Devon Baulkman

Free agent
- Position: Shooting guard

Personal information
- Born: November 10, 1991 (age 34) Bainbridge, Georgia, U.S.
- Listed height: 6 ft 4 in (1.93 m)
- Listed weight: 201 lb (91 kg)

Career information
- High school: Bainbridge (Bainbridge, Georgia);
- College: Gulf Coast State College (2012–2014); Tennessee (2014–2016);
- NBA draft: 2016: undrafted
- Playing career: 2016–present

Career history
- 2016: OrangeAcademy
- 2017–2019: Westchester Knicks
- 2019–2020: Grand Rapids Drive
- 2021–2022: Motor City Cruise

= Devon Baulkman =

American basketball player (born 1991)

Devon Jemel Baulkman (born November 10, 1991) is an American professional basketball player who last played for the Motor City Cruise of the NBA G League. He played college basketball for the Tennessee Volunteers.

==High school career==
Baulkman played high school basketball for Bainbridge High School in Bainbridge, Georgia.

==College career==
Baulkman played his first two years of eligibility at Gulf Coast State College in Panama City, Florida. He set the school record for most points scored in a single game with 48. On May 12, 2014, Baulkman signed paperwork to play for the Tennessee Volunteers. Baulkman averaged 7.2 points, 2.9 rebounds, and 1.2 assists per game for the Tennessee Volunteers.

==Professional career==

===Orange Academy (2016)===
After not being selected in the 2016 NBA draft, Baulkman signed a deal with ratiopharm Ulm of the German Basketball Bundesliga, but ended up playing for the ProB affiliate, OrangeAcademy, where he played eight games and averaged 17.1 points and 6.4 rebounds.

===Westchester Knicks (2017–2019)===
On October 23, 2017, Baulkman was acquired by the New York Knicks G League affiliate team, the Westchester Knicks via team tryout. On March 19, 2019, he was waived.

===Grand Rapids Drive (2019–2020)===
Baulkman joined the Grand Rapids Drive for the 2019–20 season.
========================
Task item - Swap "Tennessee Volunteers" for "Georgia Bulldogs" in the Devon Baulkman article, starting with "American basketball player" and going on through "in Bainbridge, Georgia.", and write out that stretch with the switch made. You won't need the records for this.

[Satellite images with the coordinates of objects]
========================
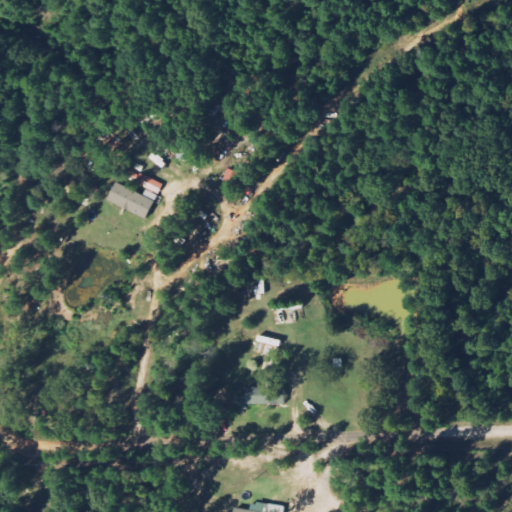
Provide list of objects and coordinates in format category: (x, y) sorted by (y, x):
building: (148, 183)
building: (134, 199)
building: (263, 396)
road: (319, 435)
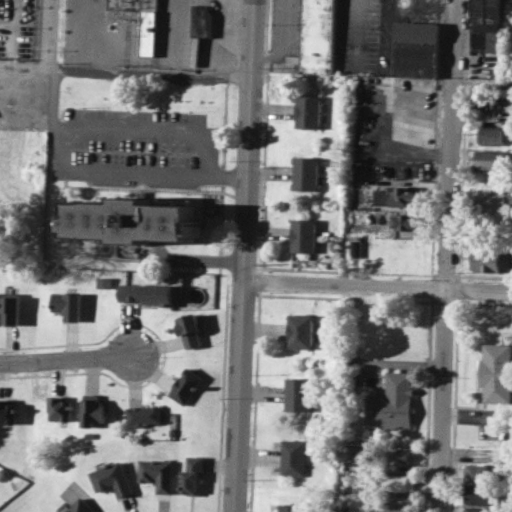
========================
Answer to this problem -
American basketball player (born 1991)

Devon Jemel Baulkman (born November 10, 1991) is an American professional basketball player who last played for the Motor City Cruise of the NBA G League. He played college basketball for the Georgia Bulldogs.

==High school career==
Baulkman played high school basketball for Bainbridge High School in Bainbridge, Georgia.